:: SET PROBLEM ::
Please turn the rows below into a numbered list, with no blank lines. Leave the pictures out.

:: DATASET EXTRACT ::
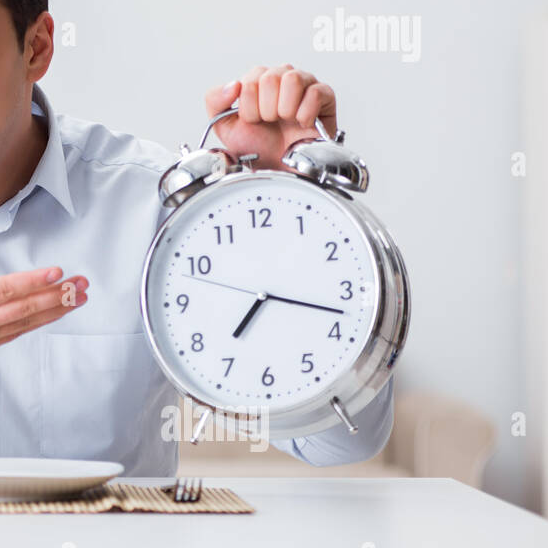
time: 7:17
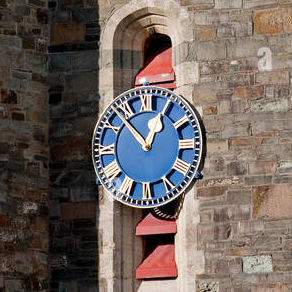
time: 12:53
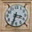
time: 3:33
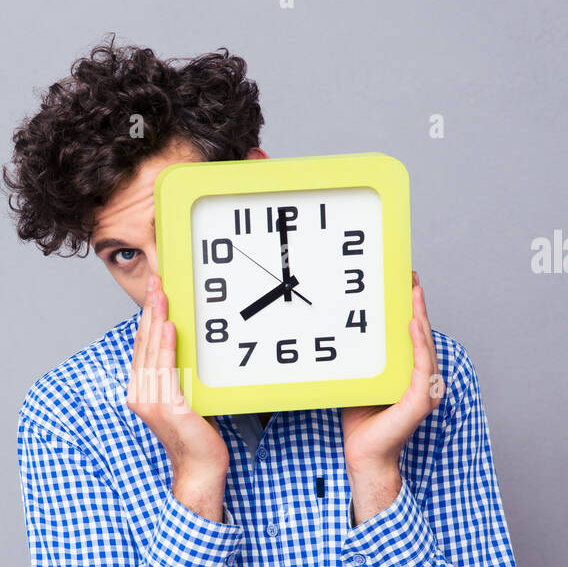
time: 7:59
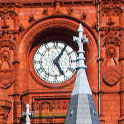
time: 5:05
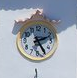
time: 2:24
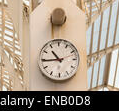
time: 10:44
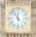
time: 11:53
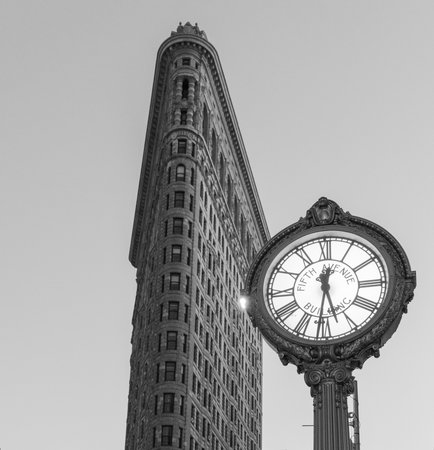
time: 5:31
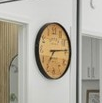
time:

:: FULL RESPONSE ::
1. time: 7:17
2. time: 12:53
3. time: 3:33
4. time: 7:59
5. time: 5:05
6. time: 2:24
7. time: 10:44
8. time: 11:53
9. time: 5:31
10. time:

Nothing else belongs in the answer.